AIM OF THE EXERCISE: Please duplicate each of the records below line for line, with no changes.

Excerpts from a dataset:
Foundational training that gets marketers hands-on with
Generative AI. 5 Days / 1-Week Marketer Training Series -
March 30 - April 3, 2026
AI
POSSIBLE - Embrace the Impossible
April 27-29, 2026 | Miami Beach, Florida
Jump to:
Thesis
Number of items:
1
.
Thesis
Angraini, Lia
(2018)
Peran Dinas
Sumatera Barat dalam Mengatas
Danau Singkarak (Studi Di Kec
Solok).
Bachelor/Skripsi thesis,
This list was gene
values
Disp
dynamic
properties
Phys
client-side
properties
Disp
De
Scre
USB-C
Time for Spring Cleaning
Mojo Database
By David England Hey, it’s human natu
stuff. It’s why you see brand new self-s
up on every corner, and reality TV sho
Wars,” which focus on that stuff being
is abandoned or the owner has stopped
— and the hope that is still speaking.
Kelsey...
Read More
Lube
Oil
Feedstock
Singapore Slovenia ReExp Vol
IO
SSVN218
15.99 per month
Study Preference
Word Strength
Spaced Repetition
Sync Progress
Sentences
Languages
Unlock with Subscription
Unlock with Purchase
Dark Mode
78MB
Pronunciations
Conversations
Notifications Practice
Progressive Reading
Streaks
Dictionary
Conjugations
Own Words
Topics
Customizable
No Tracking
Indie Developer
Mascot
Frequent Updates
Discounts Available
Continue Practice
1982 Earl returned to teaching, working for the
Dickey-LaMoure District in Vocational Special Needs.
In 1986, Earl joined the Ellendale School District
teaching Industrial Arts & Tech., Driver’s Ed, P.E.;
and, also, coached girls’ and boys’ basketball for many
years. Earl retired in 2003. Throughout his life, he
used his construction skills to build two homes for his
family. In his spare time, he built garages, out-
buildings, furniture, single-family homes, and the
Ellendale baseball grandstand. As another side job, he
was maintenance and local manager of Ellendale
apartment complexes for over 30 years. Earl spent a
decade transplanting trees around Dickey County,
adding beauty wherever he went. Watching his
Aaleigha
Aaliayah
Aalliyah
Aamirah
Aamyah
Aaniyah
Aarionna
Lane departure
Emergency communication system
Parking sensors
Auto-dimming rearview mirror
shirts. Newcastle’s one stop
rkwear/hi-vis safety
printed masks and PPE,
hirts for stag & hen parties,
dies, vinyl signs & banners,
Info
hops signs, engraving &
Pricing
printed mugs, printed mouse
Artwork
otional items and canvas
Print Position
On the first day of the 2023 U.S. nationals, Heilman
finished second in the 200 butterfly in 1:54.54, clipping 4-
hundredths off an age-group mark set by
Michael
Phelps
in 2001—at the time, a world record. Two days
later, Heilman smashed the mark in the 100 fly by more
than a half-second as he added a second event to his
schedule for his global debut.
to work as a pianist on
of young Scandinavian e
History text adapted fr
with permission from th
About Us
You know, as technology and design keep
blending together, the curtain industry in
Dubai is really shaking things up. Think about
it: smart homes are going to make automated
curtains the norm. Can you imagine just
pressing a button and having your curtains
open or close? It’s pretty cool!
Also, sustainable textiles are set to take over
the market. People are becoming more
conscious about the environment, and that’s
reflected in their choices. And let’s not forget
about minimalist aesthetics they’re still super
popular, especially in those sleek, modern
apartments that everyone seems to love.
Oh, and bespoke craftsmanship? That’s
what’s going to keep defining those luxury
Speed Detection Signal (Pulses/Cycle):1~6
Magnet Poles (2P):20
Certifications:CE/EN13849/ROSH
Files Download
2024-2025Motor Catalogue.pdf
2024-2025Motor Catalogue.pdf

TASK SOLUTION:
Foundational training that gets marketers hands-on with
Generative AI. 5 Days / 1-Week Marketer Training Series -
March 30 - April 3, 2026
AI
POSSIBLE - Embrace the Impossible
April 27-29, 2026 | Miami Beach, Florida
Jump to:
Thesis
Number of items:
1
.
Thesis
Angraini, Lia
(2018)
Peran Dinas
Sumatera Barat dalam Mengatas
Danau Singkarak (Studi Di Kec
Solok).
Bachelor/Skripsi thesis,
This list was gene
values
Disp
dynamic
properties
Phys
client-side
properties
Disp
De
Scre
USB-C
Time for Spring Cleaning
Mojo Database
By David England Hey, it’s human natu
stuff. It’s why you see brand new self-s
up on every corner, and reality TV sho
Wars,” which focus on that stuff being
is abandoned or the owner has stopped
— and the hope that is still speaking.
Kelsey...
Read More
Lube
Oil
Feedstock
Singapore Slovenia ReExp Vol
IO
SSVN218
15.99 per month
Study Preference
Word Strength
Spaced Repetition
Sync Progress
Sentences
Languages
Unlock with Subscription
Unlock with Purchase
Dark Mode
78MB
Pronunciations
Conversations
Notifications Practice
Progressive Reading
Streaks
Dictionary
Conjugations
Own Words
Topics
Customizable
No Tracking
Indie Developer
Mascot
Frequent Updates
Discounts Available
Continue Practice
1982 Earl returned to teaching, working for the
Dickey-LaMoure District in Vocational Special Needs.
In 1986, Earl joined the Ellendale School District
teaching Industrial Arts & Tech., Driver’s Ed, P.E.;
and, also, coached girls’ and boys’ basketball for many
years. Earl retired in 2003. Throughout his life, he
used his construction skills to build two homes for his
family. In his spare time, he built garages, out-
buildings, furniture, single-family homes, and the
Ellendale baseball grandstand. As another side job, he
was maintenance and local manager of Ellendale
apartment complexes for over 30 years. Earl spent a
decade transplanting trees around Dickey County,
adding beauty wherever he went. Watching his
Aaleigha
Aaliayah
Aalliyah
Aamirah
Aamyah
Aaniyah
Aarionna
Lane departure
Emergency communication system
Parking sensors
Auto-dimming rearview mirror
shirts. Newcastle’s one stop
rkwear/hi-vis safety
printed masks and PPE,
hirts for stag & hen parties,
dies, vinyl signs & banners,
Info
hops signs, engraving &
Pricing
printed mugs, printed mouse
Artwork
otional items and canvas
Print Position
On the first day of the 2023 U.S. nationals, Heilman
finished second in the 200 butterfly in 1:54.54, clipping 4-
hundredths off an age-group mark set by
Michael
Phelps
in 2001—at the time, a world record. Two days
later, Heilman smashed the mark in the 100 fly by more
than a half-second as he added a second event to his
schedule for his global debut.
to work as a pianist on
of young Scandinavian e
History text adapted fr
with permission from th
About Us
You know, as technology and design keep
blending together, the curtain industry in
Dubai is really shaking things up. Think about
it: smart homes are going to make automated
curtains the norm. Can you imagine just
pressing a button and having your curtains
open or close? It’s pretty cool!
Also, sustainable textiles are set to take over
the market. People are becoming more
conscious about the environment, and that’s
reflected in their choices. And let’s not forget
about minimalist aesthetics they’re still super
popular, especially in those sleek, modern
apartments that everyone seems to love.
Oh, and bespoke craftsmanship? That’s
what’s going to keep defining those luxury
Speed Detection Signal (Pulses/Cycle):1~6
Magnet Poles (2P):20
Certifications:CE/EN13849/ROSH
Files Download
2024-2025Motor Catalogue.pdf
2024-2025Motor Catalogue.pdf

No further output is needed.